Dos leones macho apareándose rompen el tabú de la homosexualidad en animales

Cuando Paul Goldstein, un guía de viajes inglés, fue por primera a recorrer la reserva natural de Masai Mara (Kenia) se topó con algo que jamás imaginó que vería. Dos leones macho se acercaban juntos a la sombra de unos árboles buscando algo de intimidad para, después, tener relaciones sexuales entre ellos. Un hecho que se ve pocas veces, que emocionó enormemente a Goldstein, y que, además, pone sobre la mesa algo que ha sido tabú por parte de algunos científicos durante años: la homosexualidad animal.

Según ha contado al periódico inglés Daily Mail, Goldstein apreció que ese encuentro era algo más que especial. Los dos animales se trataban con mucho cariño durante y después del coito, algo que es en absoluto habitual en las relaciones heterosexuales de los leones. "Cuando los leones se aparean normalmente dura unos segundos, estos dos estuvieron allí más de un minuto y el afecto de después fue muy evidente, en oposición a la violenta retirada cuando un macho y una hembra se aparean", detalló el guía.

Datos para revisar:
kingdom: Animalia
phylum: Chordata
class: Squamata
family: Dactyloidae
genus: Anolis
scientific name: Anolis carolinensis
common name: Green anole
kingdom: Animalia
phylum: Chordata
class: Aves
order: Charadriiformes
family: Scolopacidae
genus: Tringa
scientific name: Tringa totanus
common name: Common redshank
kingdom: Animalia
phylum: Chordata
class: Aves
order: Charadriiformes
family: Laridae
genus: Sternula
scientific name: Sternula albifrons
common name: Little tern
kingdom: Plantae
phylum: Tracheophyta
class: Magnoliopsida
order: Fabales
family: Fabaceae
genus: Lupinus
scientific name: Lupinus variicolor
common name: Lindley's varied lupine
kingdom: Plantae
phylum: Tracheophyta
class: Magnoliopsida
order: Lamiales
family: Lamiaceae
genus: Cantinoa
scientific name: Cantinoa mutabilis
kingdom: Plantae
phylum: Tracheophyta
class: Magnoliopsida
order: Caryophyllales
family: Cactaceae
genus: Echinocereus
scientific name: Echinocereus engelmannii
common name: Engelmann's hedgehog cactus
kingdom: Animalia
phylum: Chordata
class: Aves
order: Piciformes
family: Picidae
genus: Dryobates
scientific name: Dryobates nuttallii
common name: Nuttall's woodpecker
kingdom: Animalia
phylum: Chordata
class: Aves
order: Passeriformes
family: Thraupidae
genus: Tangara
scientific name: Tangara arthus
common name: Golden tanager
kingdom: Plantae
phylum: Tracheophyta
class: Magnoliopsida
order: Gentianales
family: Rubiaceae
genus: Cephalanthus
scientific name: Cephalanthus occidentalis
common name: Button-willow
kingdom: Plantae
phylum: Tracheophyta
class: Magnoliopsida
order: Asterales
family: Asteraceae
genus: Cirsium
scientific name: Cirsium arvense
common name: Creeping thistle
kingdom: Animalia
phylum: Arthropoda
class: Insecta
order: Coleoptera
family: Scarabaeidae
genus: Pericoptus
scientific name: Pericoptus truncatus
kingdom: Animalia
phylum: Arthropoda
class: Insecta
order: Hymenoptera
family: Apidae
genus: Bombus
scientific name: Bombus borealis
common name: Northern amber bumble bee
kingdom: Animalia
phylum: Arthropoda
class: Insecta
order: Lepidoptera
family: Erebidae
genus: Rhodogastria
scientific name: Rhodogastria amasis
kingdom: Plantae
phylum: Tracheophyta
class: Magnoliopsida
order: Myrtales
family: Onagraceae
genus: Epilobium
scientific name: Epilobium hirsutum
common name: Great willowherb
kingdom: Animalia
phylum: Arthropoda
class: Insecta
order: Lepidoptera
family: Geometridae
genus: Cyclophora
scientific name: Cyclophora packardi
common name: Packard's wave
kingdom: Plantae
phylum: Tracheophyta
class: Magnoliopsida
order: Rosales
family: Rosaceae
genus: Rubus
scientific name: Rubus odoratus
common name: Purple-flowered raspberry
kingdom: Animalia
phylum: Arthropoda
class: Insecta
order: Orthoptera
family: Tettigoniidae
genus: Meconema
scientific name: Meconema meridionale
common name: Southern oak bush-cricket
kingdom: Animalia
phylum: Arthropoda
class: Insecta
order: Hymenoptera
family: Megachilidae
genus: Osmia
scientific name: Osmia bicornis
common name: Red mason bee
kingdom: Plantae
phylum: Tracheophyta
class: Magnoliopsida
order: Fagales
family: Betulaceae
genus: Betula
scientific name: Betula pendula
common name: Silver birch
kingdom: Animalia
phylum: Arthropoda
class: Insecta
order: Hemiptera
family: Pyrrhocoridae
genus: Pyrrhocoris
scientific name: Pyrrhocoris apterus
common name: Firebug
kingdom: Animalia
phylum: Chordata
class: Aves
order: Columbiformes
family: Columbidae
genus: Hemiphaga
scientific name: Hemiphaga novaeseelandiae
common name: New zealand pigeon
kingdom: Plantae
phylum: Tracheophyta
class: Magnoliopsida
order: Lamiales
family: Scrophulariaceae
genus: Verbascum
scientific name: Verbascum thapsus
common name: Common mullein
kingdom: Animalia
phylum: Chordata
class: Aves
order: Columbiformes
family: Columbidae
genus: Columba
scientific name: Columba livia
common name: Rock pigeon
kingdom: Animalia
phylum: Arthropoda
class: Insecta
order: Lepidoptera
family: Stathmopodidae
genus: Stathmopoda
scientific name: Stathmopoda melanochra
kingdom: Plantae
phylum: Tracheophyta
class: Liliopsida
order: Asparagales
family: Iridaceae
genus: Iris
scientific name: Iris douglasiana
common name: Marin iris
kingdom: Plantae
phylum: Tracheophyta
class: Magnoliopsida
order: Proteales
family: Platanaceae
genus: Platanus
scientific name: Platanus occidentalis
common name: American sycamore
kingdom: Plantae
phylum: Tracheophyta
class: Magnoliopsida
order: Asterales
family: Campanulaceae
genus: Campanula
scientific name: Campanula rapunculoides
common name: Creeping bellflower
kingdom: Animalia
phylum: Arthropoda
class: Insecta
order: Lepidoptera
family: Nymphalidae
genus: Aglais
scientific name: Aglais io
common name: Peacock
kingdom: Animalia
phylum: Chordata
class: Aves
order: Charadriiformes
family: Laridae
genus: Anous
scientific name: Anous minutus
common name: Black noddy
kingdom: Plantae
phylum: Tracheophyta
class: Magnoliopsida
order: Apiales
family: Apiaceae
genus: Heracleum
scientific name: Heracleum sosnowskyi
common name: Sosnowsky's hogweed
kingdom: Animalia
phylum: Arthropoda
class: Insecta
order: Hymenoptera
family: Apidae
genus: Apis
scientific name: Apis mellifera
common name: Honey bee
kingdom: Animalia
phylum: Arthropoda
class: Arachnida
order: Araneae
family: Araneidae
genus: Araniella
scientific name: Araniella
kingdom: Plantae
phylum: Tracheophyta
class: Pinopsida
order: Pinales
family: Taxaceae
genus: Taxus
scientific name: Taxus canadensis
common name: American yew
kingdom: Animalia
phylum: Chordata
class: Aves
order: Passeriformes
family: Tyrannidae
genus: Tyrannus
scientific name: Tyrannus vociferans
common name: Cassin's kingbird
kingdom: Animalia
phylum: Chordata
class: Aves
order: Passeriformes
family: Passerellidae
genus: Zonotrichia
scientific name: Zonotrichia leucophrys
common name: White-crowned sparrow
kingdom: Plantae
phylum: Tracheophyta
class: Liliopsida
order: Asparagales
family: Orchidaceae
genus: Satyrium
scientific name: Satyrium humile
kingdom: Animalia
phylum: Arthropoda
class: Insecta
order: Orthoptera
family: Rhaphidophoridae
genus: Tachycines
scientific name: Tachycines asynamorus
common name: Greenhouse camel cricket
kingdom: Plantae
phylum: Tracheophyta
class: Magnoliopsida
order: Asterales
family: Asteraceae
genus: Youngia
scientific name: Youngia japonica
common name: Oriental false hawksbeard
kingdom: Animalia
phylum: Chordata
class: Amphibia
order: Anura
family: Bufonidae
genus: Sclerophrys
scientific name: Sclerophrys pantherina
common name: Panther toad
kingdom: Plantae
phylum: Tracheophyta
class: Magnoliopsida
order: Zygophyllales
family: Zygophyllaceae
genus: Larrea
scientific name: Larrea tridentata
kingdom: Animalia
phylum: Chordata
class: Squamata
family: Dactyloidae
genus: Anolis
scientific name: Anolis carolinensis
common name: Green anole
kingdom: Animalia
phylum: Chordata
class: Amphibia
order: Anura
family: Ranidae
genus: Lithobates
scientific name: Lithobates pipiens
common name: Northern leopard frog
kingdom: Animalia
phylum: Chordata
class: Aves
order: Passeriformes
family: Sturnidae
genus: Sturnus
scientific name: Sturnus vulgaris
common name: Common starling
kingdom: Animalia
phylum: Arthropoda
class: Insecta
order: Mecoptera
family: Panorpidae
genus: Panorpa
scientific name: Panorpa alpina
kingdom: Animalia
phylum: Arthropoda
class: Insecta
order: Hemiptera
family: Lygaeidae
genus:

Trabajo requerido: Devuelve sin cambios el pasaje del texto sobre los leones que va desde "Según ha contado" hasta "detalló el guía.", este último incluido.

Espacio de respuesta:
Según ha contado al periódico inglés Daily Mail, Goldstein apreció que ese encuentro era algo más que especial. Los dos animales se trataban con mucho cariño durante y después del coito, algo que es en absoluto habitual en las relaciones heterosexuales de los leones. "Cuando los leones se aparean normalmente dura unos segundos, estos dos estuvieron allí más de un minuto y el afecto de después fue muy evidente, en oposición a la violenta retirada cuando un macho y una hembra se aparean", detalló el guía.